─── TEXT EXCERPT

The type to use is overlay, with the lowerdir options indicating the location of the folder(s) to be combined in read-only mode (separated by : when there are several), the directory containing the read/write system in the upperdir option, and don’t forget the workdir option, a path on the same partition as the upperdir, which must be empty.

We end the call by giving the source device, which is useless in our case (ignored or any other string will do), and finally the folder to which our union will be mounted: /merged in the example.

Usage in Containerization

Let’s analyze a running Docker container to learn more.

First, we check that we’re using the overlay2 storage driver:

42sh$ docker info | grep "Storage Driver"
 Storage Driver: overlay2

This is the case (depending on your kernel configuration, Docker may have chosen a different driver), so let’s start the analysis:

42sh$ docker container run --rm -it debian
  incntr$ mount | grep "on / "
  overlay on / type overlay (rw,relatime,lowerdir=/var/lib/docker/overlay2/l/B62UNV3UB3X4TBWQMM6XCMM6W5:/var/lib/docker/overlay2/l/V6HGFN3C3PEW6CZ6XWRSHHDKJH,upperdir=/var/lib/docker/overlay2/2a353708e5b16ea7775cf1a33dd23ce31430faaa504bcde5508691b230f9d700/diff,workdir=/var/lib/docker/overlay2/2a353708e5b16ea7775cf1a33dd23ce31430faaa504bcde5508691b230f9d700/work)

──────
─── EXERCISE DATA

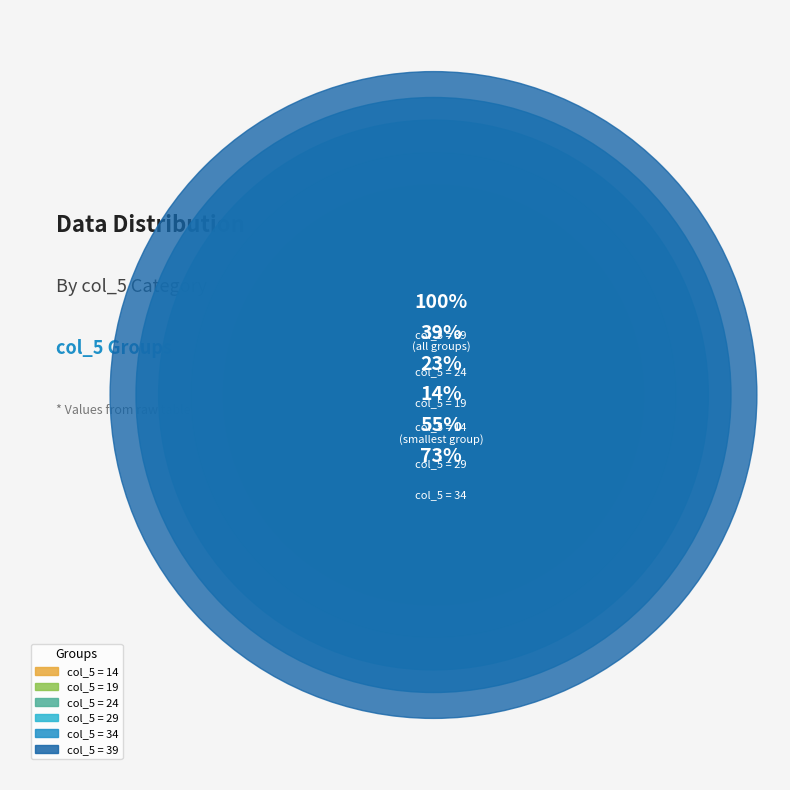

How many segments does this pie chart have?

6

──────

EXERCISE DETAILS →
In the excerpt on overlay mounts, which character separates the folders when the lowerdir option lists several of them?

RESULT OF THIS TASK →
A colon (:).